§ Instruction: Please revise the lines below by replacing "Verfügbar" with "Lieferbar" wherever it appears, and leave everything else unchanged.
### Data supplied ###
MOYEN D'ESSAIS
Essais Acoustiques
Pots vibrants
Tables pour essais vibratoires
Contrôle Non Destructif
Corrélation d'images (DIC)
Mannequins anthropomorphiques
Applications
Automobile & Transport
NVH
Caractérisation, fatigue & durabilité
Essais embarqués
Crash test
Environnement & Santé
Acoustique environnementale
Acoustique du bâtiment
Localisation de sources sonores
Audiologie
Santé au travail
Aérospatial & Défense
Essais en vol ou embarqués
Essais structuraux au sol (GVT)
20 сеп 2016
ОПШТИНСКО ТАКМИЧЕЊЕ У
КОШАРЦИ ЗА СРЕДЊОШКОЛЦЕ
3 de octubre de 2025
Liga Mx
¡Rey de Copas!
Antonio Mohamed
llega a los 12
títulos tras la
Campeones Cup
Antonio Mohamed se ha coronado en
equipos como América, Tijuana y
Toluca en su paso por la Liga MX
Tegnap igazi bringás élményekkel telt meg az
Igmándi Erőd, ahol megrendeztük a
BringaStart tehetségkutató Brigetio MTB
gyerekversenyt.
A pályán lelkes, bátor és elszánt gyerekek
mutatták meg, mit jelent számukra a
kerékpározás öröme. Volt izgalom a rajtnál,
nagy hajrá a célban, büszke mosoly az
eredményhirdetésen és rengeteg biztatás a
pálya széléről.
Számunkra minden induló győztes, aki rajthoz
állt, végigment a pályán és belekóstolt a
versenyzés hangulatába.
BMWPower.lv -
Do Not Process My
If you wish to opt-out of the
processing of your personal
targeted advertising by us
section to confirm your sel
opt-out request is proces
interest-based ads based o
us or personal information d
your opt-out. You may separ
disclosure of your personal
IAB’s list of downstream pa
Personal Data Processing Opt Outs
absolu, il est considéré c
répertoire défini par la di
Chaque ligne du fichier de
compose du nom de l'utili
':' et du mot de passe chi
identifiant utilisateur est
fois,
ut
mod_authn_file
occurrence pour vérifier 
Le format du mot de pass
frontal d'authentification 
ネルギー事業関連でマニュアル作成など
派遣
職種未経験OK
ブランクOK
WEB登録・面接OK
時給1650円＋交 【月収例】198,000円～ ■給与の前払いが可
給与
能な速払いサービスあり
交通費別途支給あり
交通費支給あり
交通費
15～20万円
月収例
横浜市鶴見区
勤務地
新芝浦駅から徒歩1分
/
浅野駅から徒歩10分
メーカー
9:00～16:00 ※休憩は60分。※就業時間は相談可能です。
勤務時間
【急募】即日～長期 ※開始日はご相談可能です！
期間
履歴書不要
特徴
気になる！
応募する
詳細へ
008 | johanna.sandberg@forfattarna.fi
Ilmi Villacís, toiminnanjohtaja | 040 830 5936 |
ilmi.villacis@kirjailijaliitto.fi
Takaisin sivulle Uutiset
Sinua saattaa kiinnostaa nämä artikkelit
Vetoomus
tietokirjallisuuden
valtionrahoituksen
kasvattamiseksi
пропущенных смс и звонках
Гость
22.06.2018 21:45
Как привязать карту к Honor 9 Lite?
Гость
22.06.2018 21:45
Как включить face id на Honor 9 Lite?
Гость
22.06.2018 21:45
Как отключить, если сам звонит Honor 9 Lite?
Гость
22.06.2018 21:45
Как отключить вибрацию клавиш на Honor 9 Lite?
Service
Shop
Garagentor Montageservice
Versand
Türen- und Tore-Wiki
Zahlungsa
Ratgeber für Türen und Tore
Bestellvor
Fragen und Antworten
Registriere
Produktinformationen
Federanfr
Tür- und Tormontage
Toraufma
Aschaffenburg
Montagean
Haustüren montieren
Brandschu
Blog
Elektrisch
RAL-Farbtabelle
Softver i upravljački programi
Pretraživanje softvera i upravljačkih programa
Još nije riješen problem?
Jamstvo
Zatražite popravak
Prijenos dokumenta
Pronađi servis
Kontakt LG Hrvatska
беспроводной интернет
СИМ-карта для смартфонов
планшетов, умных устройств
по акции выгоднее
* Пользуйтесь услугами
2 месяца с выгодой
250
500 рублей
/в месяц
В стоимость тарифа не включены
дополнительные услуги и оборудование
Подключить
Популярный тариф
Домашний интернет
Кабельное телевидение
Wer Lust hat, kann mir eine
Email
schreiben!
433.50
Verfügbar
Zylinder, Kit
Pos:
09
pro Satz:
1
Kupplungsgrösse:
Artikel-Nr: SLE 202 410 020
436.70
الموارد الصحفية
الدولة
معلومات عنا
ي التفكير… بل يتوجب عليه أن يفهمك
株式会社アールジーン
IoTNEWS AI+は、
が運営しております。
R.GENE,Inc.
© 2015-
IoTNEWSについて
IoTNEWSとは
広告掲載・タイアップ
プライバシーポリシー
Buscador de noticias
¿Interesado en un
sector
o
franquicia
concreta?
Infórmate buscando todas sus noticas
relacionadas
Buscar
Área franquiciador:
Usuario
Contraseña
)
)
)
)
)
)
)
###
§ Result of the task:
MOYEN D'ESSAIS
Essais Acoustiques
Pots vibrants
Tables pour essais vibratoires
Contrôle Non Destructif
Corrélation d'images (DIC)
Mannequins anthropomorphiques
Applications
Automobile & Transport
NVH
Caractérisation, fatigue & durabilité
Essais embarqués
Crash test
Environnement & Santé
Acoustique environnementale
Acoustique du bâtiment
Localisation de sources sonores
Audiologie
Santé au travail
Aérospatial & Défense
Essais en vol ou embarqués
Essais structuraux au sol (GVT)
20 сеп 2016
ОПШТИНСКО ТАКМИЧЕЊЕ У
КОШАРЦИ ЗА СРЕДЊОШКОЛЦЕ
3 de octubre de 2025
Liga Mx
¡Rey de Copas!
Antonio Mohamed
llega a los 12
títulos tras la
Campeones Cup
Antonio Mohamed se ha coronado en
equipos como América, Tijuana y
Toluca en su paso por la Liga MX
Tegnap igazi bringás élményekkel telt meg az
Igmándi Erőd, ahol megrendeztük a
BringaStart tehetségkutató Brigetio MTB
gyerekversenyt.
A pályán lelkes, bátor és elszánt gyerekek
mutatták meg, mit jelent számukra a
kerékpározás öröme. Volt izgalom a rajtnál,
nagy hajrá a célban, büszke mosoly az
eredményhirdetésen és rengeteg biztatás a
pálya széléről.
Számunkra minden induló győztes, aki rajthoz
állt, végigment a pályán és belekóstolt a
versenyzés hangulatába.
BMWPower.lv -
Do Not Process My
If you wish to opt-out of the
processing of your personal
targeted advertising by us
section to confirm your sel
opt-out request is proces
interest-based ads based o
us or personal information d
your opt-out. You may separ
disclosure of your personal
IAB’s list of downstream pa
Personal Data Processing Opt Outs
absolu, il est considéré c
répertoire défini par la di
Chaque ligne du fichier de
compose du nom de l'utili
':' et du mot de passe chi
identifiant utilisateur est
fois,
ut
mod_authn_file
occurrence pour vérifier 
Le format du mot de pass
frontal d'authentification 
ネルギー事業関連でマニュアル作成など
派遣
職種未経験OK
ブランクOK
WEB登録・面接OK
時給1650円＋交 【月収例】198,000円～ ■給与の前払いが可
給与
能な速払いサービスあり
交通費別途支給あり
交通費支給あり
交通費
15～20万円
月収例
横浜市鶴見区
勤務地
新芝浦駅から徒歩1分
/
浅野駅から徒歩10分
メーカー
9:00～16:00 ※休憩は60分。※就業時間は相談可能です。
勤務時間
【急募】即日～長期 ※開始日はご相談可能です！
期間
履歴書不要
特徴
気になる！
応募する
詳細へ
008 | johanna.sandberg@forfattarna.fi
Ilmi Villacís, toiminnanjohtaja | 040 830 5936 |
ilmi.villacis@kirjailijaliitto.fi
Takaisin sivulle Uutiset
Sinua saattaa kiinnostaa nämä artikkelit
Vetoomus
tietokirjallisuuden
valtionrahoituksen
kasvattamiseksi
пропущенных смс и звонках
Гость
22.06.2018 21:45
Как привязать карту к Honor 9 Lite?
Гость
22.06.2018 21:45
Как включить face id на Honor 9 Lite?
Гость
22.06.2018 21:45
Как отключить, если сам звонит Honor 9 Lite?
Гость
22.06.2018 21:45
Как отключить вибрацию клавиш на Honor 9 Lite?
Service
Shop
Garagentor Montageservice
Versand
Türen- und Tore-Wiki
Zahlungsa
Ratgeber für Türen und Tore
Bestellvor
Fragen und Antworten
Registriere
Produktinformationen
Federanfr
Tür- und Tormontage
Toraufma
Aschaffenburg
Montagean
Haustüren montieren
Brandschu
Blog
Elektrisch
RAL-Farbtabelle
Softver i upravljački programi
Pretraživanje softvera i upravljačkih programa
Još nije riješen problem?
Jamstvo
Zatražite popravak
Prijenos dokumenta
Pronađi servis
Kontakt LG Hrvatska
беспроводной интернет
СИМ-карта для смартфонов
планшетов, умных устройств
по акции выгоднее
* Пользуйтесь услугами
2 месяца с выгодой
250
500 рублей
/в месяц
В стоимость тарифа не включены
дополнительные услуги и оборудование
Подключить
Популярный тариф
Домашний интернет
Кабельное телевидение
Wer Lust hat, kann mir eine
Email
schreiben!
433.50
Lieferbar
Zylinder, Kit
Pos:
09
pro Satz:
1
Kupplungsgrösse:
Artikel-Nr: SLE 202 410 020
436.70
الموارد الصحفية
الدولة
معلومات عنا
ي التفكير… بل يتوجب عليه أن يفهمك
株式会社アールジーン
IoTNEWS AI+は、
が運営しております。
R.GENE,Inc.
© 2015-
IoTNEWSについて
IoTNEWSとは
広告掲載・タイアップ
プライバシーポリシー
Buscador de noticias
¿Interesado en un
sector
o
franquicia
concreta?
Infórmate buscando todas sus noticas
relacionadas
Buscar
Área franquiciador:
Usuario
Contraseña
)
)
)
)
)
)
)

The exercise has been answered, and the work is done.